— How to complete this task —
Exactly as they appear, copy the lines from the start of the entries below to the line containing "Teaser component has", both ends included.

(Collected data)
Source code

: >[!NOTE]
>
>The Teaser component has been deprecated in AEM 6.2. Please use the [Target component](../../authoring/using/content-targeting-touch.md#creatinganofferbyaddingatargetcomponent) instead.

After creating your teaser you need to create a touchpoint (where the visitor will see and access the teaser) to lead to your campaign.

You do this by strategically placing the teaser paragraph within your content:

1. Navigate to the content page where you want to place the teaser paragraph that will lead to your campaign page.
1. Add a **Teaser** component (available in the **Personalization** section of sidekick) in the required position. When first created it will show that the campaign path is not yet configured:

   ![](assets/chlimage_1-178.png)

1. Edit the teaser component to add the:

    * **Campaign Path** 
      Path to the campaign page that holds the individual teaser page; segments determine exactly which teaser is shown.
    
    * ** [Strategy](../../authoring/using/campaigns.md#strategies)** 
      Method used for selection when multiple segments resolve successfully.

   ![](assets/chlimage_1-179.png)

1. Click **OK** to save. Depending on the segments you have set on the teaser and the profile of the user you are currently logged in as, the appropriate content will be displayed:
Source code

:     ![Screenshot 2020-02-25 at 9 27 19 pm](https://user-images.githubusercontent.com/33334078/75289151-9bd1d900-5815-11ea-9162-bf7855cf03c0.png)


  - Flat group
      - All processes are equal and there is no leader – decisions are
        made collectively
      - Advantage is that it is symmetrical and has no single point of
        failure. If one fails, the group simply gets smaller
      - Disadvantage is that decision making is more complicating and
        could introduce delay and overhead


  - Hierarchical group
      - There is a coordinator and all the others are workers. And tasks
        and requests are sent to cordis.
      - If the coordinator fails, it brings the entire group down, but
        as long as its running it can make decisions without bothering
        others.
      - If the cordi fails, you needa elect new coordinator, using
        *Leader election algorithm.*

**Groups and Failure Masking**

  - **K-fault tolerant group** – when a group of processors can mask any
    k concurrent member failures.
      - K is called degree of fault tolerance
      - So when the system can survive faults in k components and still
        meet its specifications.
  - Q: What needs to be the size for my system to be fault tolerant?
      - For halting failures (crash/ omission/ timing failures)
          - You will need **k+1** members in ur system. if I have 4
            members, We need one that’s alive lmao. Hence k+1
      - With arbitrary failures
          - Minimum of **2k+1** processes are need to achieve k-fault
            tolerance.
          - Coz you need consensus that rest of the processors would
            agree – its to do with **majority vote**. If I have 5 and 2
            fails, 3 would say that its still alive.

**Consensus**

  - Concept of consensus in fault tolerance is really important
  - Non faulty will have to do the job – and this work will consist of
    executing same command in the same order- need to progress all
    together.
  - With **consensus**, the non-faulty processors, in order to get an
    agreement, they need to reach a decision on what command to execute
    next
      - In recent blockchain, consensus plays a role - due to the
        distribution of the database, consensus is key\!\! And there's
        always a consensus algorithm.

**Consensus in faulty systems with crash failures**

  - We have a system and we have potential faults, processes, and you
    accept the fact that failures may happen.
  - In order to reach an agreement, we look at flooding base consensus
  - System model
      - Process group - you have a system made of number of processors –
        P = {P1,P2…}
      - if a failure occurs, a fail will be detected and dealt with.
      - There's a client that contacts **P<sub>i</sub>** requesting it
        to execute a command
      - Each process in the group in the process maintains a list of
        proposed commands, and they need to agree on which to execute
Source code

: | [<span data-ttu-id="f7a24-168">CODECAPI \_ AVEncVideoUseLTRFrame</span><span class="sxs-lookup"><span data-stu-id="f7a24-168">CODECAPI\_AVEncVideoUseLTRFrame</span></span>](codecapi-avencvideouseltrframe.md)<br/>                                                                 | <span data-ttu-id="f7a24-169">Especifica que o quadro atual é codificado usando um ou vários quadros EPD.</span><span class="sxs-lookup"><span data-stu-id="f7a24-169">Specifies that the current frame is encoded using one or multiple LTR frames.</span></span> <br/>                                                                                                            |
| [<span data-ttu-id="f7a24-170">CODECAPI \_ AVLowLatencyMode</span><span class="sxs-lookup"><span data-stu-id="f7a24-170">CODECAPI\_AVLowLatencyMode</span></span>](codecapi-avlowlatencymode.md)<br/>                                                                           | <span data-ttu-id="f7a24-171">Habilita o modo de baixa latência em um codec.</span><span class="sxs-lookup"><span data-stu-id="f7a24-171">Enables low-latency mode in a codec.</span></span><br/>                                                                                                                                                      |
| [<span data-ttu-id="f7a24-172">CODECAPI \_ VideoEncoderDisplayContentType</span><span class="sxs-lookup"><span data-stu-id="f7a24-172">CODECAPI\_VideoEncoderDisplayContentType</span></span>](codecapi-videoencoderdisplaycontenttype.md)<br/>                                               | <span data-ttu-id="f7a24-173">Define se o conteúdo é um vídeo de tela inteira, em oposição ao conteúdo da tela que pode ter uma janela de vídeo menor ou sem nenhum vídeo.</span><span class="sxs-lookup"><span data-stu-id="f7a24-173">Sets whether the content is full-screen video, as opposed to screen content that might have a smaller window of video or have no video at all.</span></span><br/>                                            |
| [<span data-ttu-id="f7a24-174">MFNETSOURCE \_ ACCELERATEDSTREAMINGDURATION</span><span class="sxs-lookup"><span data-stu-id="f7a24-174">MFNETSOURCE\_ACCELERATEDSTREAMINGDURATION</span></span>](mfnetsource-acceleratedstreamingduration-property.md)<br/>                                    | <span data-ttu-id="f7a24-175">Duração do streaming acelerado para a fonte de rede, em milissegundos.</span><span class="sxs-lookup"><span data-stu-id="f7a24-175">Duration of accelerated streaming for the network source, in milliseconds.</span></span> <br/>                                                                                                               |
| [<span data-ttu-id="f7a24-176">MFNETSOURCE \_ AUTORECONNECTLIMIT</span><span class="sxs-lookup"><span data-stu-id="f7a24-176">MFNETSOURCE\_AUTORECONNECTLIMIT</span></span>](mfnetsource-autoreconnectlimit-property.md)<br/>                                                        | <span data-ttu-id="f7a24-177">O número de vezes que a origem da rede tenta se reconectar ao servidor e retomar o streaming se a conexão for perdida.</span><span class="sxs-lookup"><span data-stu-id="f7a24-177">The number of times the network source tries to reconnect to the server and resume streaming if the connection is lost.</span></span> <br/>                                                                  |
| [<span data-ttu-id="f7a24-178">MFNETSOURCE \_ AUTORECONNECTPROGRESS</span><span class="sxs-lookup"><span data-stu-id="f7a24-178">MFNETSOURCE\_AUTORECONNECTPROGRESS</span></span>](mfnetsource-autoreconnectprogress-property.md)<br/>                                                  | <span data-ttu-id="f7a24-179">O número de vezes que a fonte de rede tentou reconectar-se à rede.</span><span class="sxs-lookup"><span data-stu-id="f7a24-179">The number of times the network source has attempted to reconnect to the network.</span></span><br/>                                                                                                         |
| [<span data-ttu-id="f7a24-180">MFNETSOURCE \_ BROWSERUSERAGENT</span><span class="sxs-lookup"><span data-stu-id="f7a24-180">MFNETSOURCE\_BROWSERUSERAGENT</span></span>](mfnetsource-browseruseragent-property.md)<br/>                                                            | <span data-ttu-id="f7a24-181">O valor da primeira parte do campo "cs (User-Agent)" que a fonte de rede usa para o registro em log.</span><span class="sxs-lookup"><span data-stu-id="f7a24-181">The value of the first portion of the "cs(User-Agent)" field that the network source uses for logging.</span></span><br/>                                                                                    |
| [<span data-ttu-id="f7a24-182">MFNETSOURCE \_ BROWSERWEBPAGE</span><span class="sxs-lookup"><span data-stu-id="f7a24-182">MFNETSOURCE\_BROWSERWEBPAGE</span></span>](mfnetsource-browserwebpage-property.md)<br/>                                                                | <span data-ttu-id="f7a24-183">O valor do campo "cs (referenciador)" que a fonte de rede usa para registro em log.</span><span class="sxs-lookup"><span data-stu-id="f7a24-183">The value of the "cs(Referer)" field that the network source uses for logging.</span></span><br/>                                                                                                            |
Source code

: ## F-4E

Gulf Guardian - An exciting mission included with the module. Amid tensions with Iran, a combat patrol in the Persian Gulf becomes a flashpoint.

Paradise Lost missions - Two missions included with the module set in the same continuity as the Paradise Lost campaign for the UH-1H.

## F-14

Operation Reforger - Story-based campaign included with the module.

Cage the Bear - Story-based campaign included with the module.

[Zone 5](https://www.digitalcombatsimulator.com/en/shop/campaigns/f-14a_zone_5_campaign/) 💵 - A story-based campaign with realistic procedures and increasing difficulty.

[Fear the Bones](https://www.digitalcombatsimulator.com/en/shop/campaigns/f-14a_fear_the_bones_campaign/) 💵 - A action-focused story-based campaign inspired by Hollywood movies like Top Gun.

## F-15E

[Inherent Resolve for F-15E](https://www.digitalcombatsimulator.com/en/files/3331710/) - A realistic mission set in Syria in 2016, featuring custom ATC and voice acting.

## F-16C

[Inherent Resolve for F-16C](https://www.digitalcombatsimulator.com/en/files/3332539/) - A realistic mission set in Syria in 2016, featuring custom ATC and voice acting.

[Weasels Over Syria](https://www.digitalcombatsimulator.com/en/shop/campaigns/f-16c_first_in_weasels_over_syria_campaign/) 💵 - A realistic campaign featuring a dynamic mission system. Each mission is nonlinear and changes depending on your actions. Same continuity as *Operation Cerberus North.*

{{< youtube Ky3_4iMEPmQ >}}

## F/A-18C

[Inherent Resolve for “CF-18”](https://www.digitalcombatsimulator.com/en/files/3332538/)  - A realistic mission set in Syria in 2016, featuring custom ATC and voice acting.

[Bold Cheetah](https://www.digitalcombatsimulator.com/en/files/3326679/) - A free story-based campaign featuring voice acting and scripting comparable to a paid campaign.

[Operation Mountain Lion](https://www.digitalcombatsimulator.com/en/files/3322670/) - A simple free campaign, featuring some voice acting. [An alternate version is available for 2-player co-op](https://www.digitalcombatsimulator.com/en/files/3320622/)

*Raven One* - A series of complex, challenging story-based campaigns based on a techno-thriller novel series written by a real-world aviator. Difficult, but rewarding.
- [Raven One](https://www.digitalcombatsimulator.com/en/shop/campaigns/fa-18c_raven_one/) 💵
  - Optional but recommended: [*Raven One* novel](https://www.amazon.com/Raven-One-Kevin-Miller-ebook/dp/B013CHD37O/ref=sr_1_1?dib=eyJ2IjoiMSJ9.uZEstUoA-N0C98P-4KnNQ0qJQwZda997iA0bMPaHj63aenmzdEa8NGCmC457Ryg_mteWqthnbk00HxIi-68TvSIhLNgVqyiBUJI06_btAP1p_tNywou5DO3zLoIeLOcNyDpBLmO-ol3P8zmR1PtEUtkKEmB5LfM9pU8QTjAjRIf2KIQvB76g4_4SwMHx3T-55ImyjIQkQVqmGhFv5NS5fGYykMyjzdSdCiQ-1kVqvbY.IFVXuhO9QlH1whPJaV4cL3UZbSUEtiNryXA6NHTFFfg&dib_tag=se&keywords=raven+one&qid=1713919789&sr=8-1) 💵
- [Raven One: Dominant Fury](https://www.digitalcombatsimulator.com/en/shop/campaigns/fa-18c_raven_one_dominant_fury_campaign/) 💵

— Exercise output —
Source code

: >[!NOTE]
>
>The Teaser component has been deprecated in AEM 6.2. Please use the [Target component](../../authoring/using/content-targeting-touch.md#creatinganofferbyaddingatargetcomponent) instead.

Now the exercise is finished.